What baffles me is that it’s in the same movie as this utter horseshit:

HOLY FUCK.

There’s sweet, white protagonist Magnolia all blackfaced up and singing “Gallivantin’ Aroun’.” I’m no dummy, I know blackface is in lots of old movies, but what’s it doing after one of the most sympathetic musical numbers about the plight of black people in the South that I’ve ever seen? There’s no scene where anyone pooh-poohs this reminder that black performers are considered unacceptable on the stage while pretending to be them for shits and giggles is a veritable hoot, and if that is the point of its inclusion, its “subtlety” sure comes across like just a lot of harmless fun. Are you getting why this movie confused me so much yet?

Anyway, back to chronological. The first full-length song in the movie is a duet between Gaylord and Magnolia called “Make Believe,” and it is straight-up about safely imagining fucking each other because slapping crotches together is inappropriate when you’ve only just met.

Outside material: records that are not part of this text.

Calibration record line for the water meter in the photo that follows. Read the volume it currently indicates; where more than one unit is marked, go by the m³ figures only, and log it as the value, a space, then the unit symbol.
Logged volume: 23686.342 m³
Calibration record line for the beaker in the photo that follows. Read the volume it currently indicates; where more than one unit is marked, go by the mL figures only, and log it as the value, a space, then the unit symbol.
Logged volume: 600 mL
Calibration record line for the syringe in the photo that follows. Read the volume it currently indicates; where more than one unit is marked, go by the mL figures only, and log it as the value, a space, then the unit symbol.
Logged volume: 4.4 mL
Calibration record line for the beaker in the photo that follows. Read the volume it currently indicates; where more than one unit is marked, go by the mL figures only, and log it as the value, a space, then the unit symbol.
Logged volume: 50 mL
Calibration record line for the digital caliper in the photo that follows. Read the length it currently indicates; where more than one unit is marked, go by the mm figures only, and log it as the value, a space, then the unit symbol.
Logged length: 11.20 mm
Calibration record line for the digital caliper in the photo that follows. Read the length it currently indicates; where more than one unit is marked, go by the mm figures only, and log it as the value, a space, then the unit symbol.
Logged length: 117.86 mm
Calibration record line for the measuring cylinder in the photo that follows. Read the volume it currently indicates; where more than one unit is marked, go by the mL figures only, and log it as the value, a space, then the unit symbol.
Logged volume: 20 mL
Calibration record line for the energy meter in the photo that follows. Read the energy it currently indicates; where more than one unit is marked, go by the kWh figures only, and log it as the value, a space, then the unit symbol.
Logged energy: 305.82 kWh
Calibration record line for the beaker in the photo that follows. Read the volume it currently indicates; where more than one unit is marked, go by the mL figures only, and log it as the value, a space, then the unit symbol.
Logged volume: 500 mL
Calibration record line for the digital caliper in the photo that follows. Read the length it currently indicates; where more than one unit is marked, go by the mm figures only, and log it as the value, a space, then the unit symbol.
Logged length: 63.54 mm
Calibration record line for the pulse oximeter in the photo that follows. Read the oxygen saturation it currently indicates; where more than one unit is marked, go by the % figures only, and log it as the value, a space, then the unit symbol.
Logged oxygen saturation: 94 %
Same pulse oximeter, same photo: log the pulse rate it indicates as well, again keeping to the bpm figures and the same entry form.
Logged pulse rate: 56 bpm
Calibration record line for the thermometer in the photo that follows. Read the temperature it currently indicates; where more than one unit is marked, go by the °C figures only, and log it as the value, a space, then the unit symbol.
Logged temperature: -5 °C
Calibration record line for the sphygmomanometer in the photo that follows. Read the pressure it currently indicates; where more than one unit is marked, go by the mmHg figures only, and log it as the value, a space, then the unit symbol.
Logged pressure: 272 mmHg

This kinky pre-Internet cybersex ditty is sung in that overblown, barely intelligible semi-operatic style that I can’t stand in musicals.

Just bang already!

After “Ol’ Man River,” the next tune up is “Can’t Help Lovin’ Dat Man,” which is catchy and furthers the plot in more ways than one (a neat trick musicals seem to be starting to figure out around this time!). Julie sings it to explain what love is like to Magnolia, Queenie asks why Julie is singing a song most white people don’t know (our first hint that Julie is biracial), and Magnolia does this charmingly weird dance.

SB Magnolia Dance

It’s doing it for me.

Afterward, Gaylord again lets out his kinky side by singing to one of Magnolia’s stockings hanging on a clothesline. This really happens; he even grabs it for a quick fondling. He pretends Magnolia can’t overhear his tune about his secret love for her in “I Have the Room Above Her.” She joins him and makes it a duet, which is nice, considering if she hadn’t jumped in, he’d probably be jackin’ it into her pantyhose.

SB Stocking

Gaylord, his one true love, and also some woman named Magnolia.

After they’re a couple and the show’s a hit, Gaylord and Magnolia duet “You Are Love.” Again, it’s big, loud, and show-offy and I hate that shit. Maybe you think it’s romantic, but to me, without good acting it’s just braggy noise.

We get it, you can sing. And dude, she’s right there.

Then Joe and Queenie get a duet, because… I have no idea, honestly. It has no bearing on the plot, but Joe sings “Ah Still Suits Me,” about how Queenie nags him for being lazy but he’s still happy. Ha?

A little sexist, a little racist, a lot unnecessary.

The rest of the songs in the movie are performed on a stage or reprises of earlier songs. Julie sings a song called “Bill” though we never see a character named Bill, Magnolia sings a song from another musical, and some old tunes come back but now the context is different because this movie can be clever sometimes. Eh.

I THINK THIS LINE’S MOSTLY FILLER:
Hey, sometimes I declare a lyric to be awful just because of the images it conjures up in my own (questionable) brain, and this is one of those times. The writers of “Make Believe” probably didn’t intend for the following line to make me picture human mouths in a blender and ghosts making out, but it did.

“Make believe our lips are blending
in a phantom kiss or two, or three…”

FINAL THOUGHTS:
I’ll call it; “Ol’ Man River” is the best self-contained musical number I’ve seen so far in my Musical 52 journey. It’s worth watching this movie for that sequence alone. The rest of the film comes down to preference, though, and I am just burnt out on showbiz romances. There are some fairly powerful dramatic moments, but they feel sloppily woven together at times. This film has too much to say or nothing to say. Either way, I’ve said enough. See you for the ’51 version?